Y la triste realidad es que todos y cada uno de ellos resultan verídicos, debido al pésimo momento de forma que vive el representativo matancero.
A los discípulos del debutante mentor Eduardo Cárdenas les llueve sobre mojado al eslavonar una racha de 10 derrotas consecutivas y tres subseries particulares perdidas de igual manera.
Y no es que los periodistas y comunicadores intentemos cebarnos con el adverso presente que viven los campeones nacionales, sino que la realidad requiere un análisis concreto en pos de una solución.
No existe manera de endulcorar que un equipo que ostenta el galardón de Campeón Nacional esté totalmente divorciado del triunfo.
Aunque suene crudo decirlo, la afición beisbolera que acude aún al estadio Victoria de Girón, lo hace con la esperanza de ver si de casualidad la novena local adivina un triunfo.
Y si la palabra que lleva la situación es adivinar, porque, a pesar de que los cocodrilos se muestran combativos jornada tras jornada, ni eso les da.
En el tercer cotejo de la subserie frente a los Leñadores de las Tunas, todo parecía indicar que se rompería el maleficio que impide a los rojos y amarillos ganar.
Tras llegar al último tercio de choque con ventaja de tres en el marcador que en ese momento los favorecía (cuatro anotaciones por una), todo parece cuestión de tiempo para consumar el éxito.
Una frase del béisbol dice que nada se acaba hasta el out 27, y la selección oriental aprovechó el fallo de los relevistas Jennier Álvarez y Yadier Garay para sumar cuatro anotaciones entre el séptimo y el noveno episodio y endosarle una nueva derrota a los reptiles.
Resulta complejo conseguir victorias cuando tus lanzadores son incapaces de contener a la ofensiva rival o la defensa flaquea en momentos cruciales de los juegos.
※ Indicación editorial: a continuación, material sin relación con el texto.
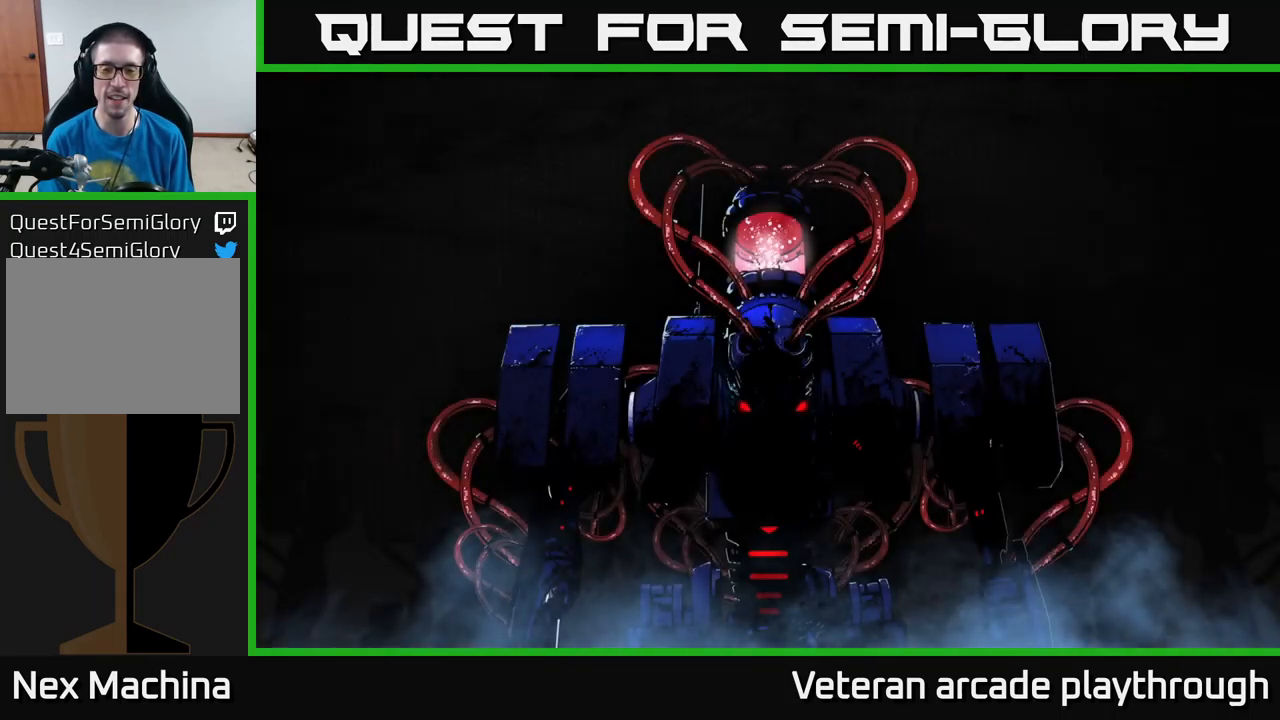
{"buttons": [], "left_stick": "up-right", "right_stick": "up", "events": []}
La ofensiva resulta lo más rescatable de los saurios, pero ante lo permisivos que se han mostrado los serpentineros el esfuerzo para equiparar producción al bate frente a lo que se permite resulta tarea titánica.
Tras sumar una decena de derrotas Matanzas Iguala el peor arranque de la lid que pertenecía al elenco de Portuarios alcanzado en la primera versión de la Liga Élite.
Con 15 desafíos efectuados aún queda margen para reponerse y pelear por la clasificación entre los primeros cuatro.
El reto se antoja difícil porque están obligados a ganar y ganar y que los rivales comiencen a perder entre ellos para tener algo de margen.
Sumando a la parte deportiva también aparece el componente emocional con una seguidilla de tantas derrota la moral comienza a debilitarse y la confianza se torna complicada.
Los Cocodrilos de Matanzas que iniciaron el torneo con el objetivo de pelar por el bicampeonato a día de hoy se muestran combativos, pero no les da.